EXERCISE PASSAGE
BEGIN

I gave up canning about the time I left the Mormons, tired
of the rhetoric of eternal rewards and the quasi-pioneer
lifestyle as handmaiden to male authority, annoyed with
simple answers and narrow roles, unwilling any longer to
fulfill the expectations of a culture I'd never wanted
to be part of. I was baptized a Mormon at the insistence
of my mother, who had dreams and visions, and a conversion
experience when I was eleven. I did it unwillingly,
hoping it would make her happy and love me. Mormons
promise home could be heaven on earth, and I adapted to
their myths and commandments with uneasy longing.
The church offered meaningful activities and approval
to my mother which she did not find in the angry chaos
of her life. Depressed at home, resentfully lamenting
to me the details of her unhappy childhood and marriage
and the work and mess and ingratitude of a houseful of
kids, she was energized and fulfilled by church activities. The
Mormons lavish attention on converts. Theirs is a constantly
self-congratulating culture of converts, and my mother
liked being "Sister Smith."

END

DATA SEGMENT
BEGIN

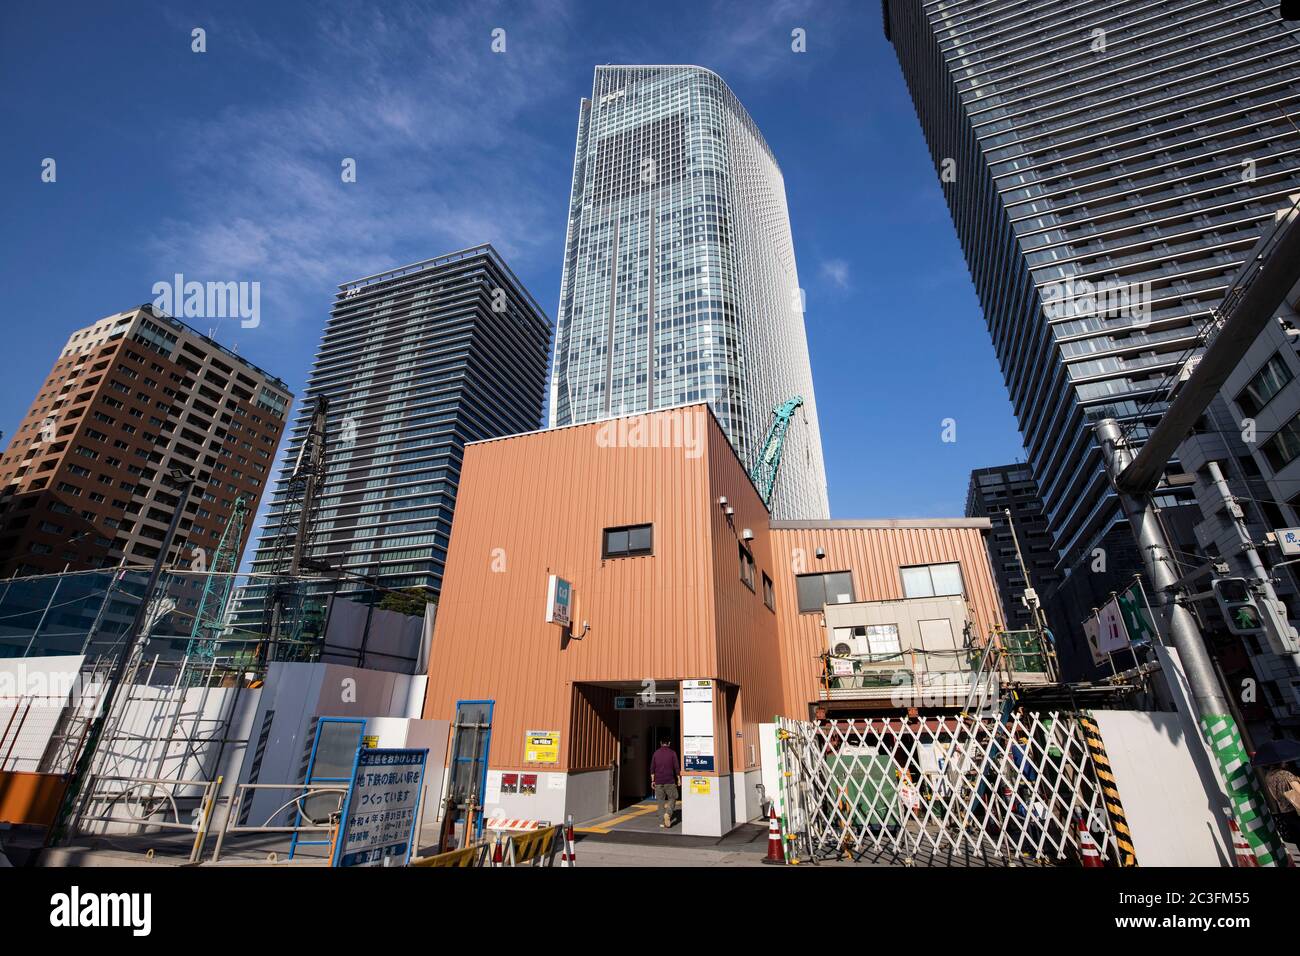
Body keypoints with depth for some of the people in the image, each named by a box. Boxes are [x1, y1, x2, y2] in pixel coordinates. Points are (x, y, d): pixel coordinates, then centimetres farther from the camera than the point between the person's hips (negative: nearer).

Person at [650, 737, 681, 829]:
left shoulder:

END

THE TASK
Check each statement against the passage on leaving the Mormon church. Answer yes or no, and quote the words from the passage that decide it.
1. The narrator stopped canning around the time of leaving the Mormons.
2. The narrator agreed to baptism willingly.
3. Church activities energized the narrator's mother.
The listing has no connection to the text.

TASK RESPONSE
1. Yes: "I gave up canning about the time I left the Mormons"
2. No: "I did it unwillingly"
3. Yes: "she was energized and fulfilled by church activities"